"Хайнц Шаффер. U-Boat 977: Воспоминания капитана немецкой субмарины, последнего убежища Адольфа Гитлера " - читать интересную книгу автора

Теперь я был сам себе хозяин. Отец подарил мне гоночный швертбот около
23 футов длиной и 4 шириной, замечательное судно для участия в регате. Я
проводил на его борту каждую свободную минуту, добывая любые сведения от
клубных специалистов. Для каждой силы ветра требуются латы разной толщины, и
вы должны правильно установить мачту при каждом изменении дифферента. Каждый
дюйм, даже каждая его частичка может быть жизненно важной. Гладкость корпуса
ниже ватерлинии тоже очень важна. У каждого был свой собственный рецепт, и у
меня тоже. Надо было сначала пройтись по килю графитом на пробке, потом
тщательно вощить и полировать, пока он не заблестит как зеркало. Затем
нанести окончательный слой из смеси яиц и масла.
Наконец, пришел день моей первой гонки. Как только прозвучал стартовый
выстрел, мы, несмотря на сильный попутный ветер, поставили все паруса, чтобы
как можно лучше использовать спокойные воды вблизи берега. Скоро мы
зачерпнули добрую порцию воды. Ганс, вся моя команда, проделывал чудеса,
выбрасывая одну руку, удерживая стаксель другой и в то же время свешиваясь
за борт, чтобы удержать равновесие. Худший момент наступил, когда мы
почувствовали полную силу попутного ветра. Три участника соревнований уже
перевернулись. Обычно в спокойных водах вы поднимаете спинакер, что втрое
увеличивает движущую силу парусника, но и увеличивает риск перевернуться. Мы
его еще не подняли. Однако, оставаясь позади, мы все же рискнули его
поднять.
Мы полетели по воде как стрела, неся в три раза больше парусов, чем
позволяет конструкция лодки. Скоро мы поравнялись с идущими впереди. Однако
все шло не так уж хорошо; трудно было выдерживать курс. Но другим было хуже.
Они пытались последовать нашему примеру, но неудачно. Две лодки
опрокинулись, три порвали свои драгоценные паруса в клочья и отказались от
борьбы. Мы держались впереди и после шестичасовой гонки были удостоены
третьей премии.
Я участвовал еще в нескольких регатах. Иногда мне везло, иногда нет. Но
почти всегда я выступал против известных яхтсменов, носивших гордые титулы
"чемпион всей Германии" или "победитель Олимпиады". Каждый год для них
строились новые яхты, что затрудняло соревнования. В общем, пока я учился в
школе, мое сердце было в плавании, поэтому неудивительно, что мои школьные
оценки последовательно ухудшались. Мне все же удалось продержаться, хотя я
сменил уже шесть школ, иногда по собственному желанию, а иногда и нет.
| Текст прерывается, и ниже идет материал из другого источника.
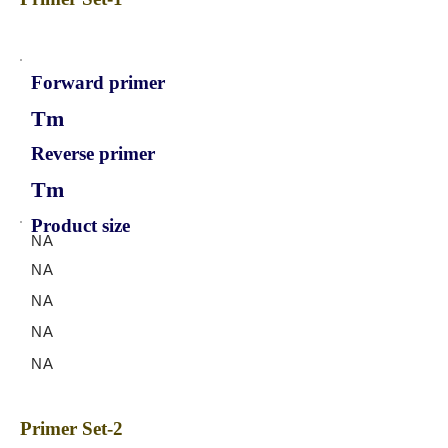
Forward primer
Tm
Reverse primer
Tm
Product size
NA
NA
NA
NA
NA
Primer Set-2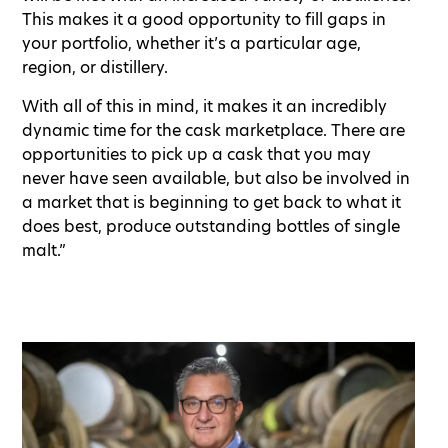
This makes it a good opportunity to fill gaps in
your portfolio, whether it’s a particular age,
region, or distillery.
With all of this in mind, it makes it an incredibly
dynamic time for the cask marketplace. There are
opportunities to pick up a cask that you may
never have seen available, but also be involved in
a market that is beginning to get back to what it
does best, produce outstanding bottles of single
malt.”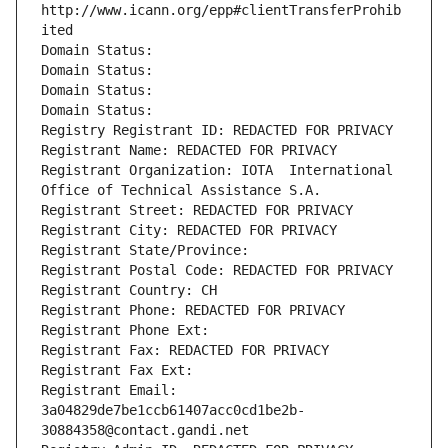
http://www.icann.org/epp#clientTransferProhib
ited
Domain Status: 
Domain Status: 
Domain Status: 
Domain Status: 
Registry Registrant ID: REDACTED FOR PRIVACY
Registrant Name: REDACTED FOR PRIVACY
Registrant Organization: IOTA  International 
Office of Technical Assistance S.A.
Registrant Street: REDACTED FOR PRIVACY
Registrant City: REDACTED FOR PRIVACY
Registrant State/Province: 
Registrant Postal Code: REDACTED FOR PRIVACY
Registrant Country: CH
Registrant Phone: REDACTED FOR PRIVACY
Registrant Phone Ext:
Registrant Fax: REDACTED FOR PRIVACY
Registrant Fax Ext:
Registrant Email: 
3a04829de7be1ccb61407acc0cd1be2b-
30884358@contact.gandi.net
Я хорошо успевал по математике, другие же предметы, казалось мне,
требовали слишком много зубрежки, а мне никогда не удавалось хорошо что-либо
запоминать.
В 1938 году отец отправил меня в Соединенные Штаты. Морское путешествие
само по себе оказалось для меня замечательной школой, было интересно и
полезно. Находясь в Америке, я учился в Кливленде, и, конечно, это помогло
улучшить мой английский.
Когда я вернулся домой, на очередь встал вопрос моей дальнейшей
карьеры. Долгое время моя семья настаивала на лесоводстве, так как я всегда
интересовался естественными навыками, лесной охотой и стрельбой. Но обаяние
воды, столь очевидное моей стихии, оказалось сильнее.
Я был молод, и меня весьма привлекала мысль стать морским офицером. В
яхт-клубе мы часто встречали морских офицеров. Они производили на меня
большое впечатление: практичные, опытные, знающие мир, привычные к ветрам и
непогоде и, в большинстве, знакомые со всякими техническими штуками.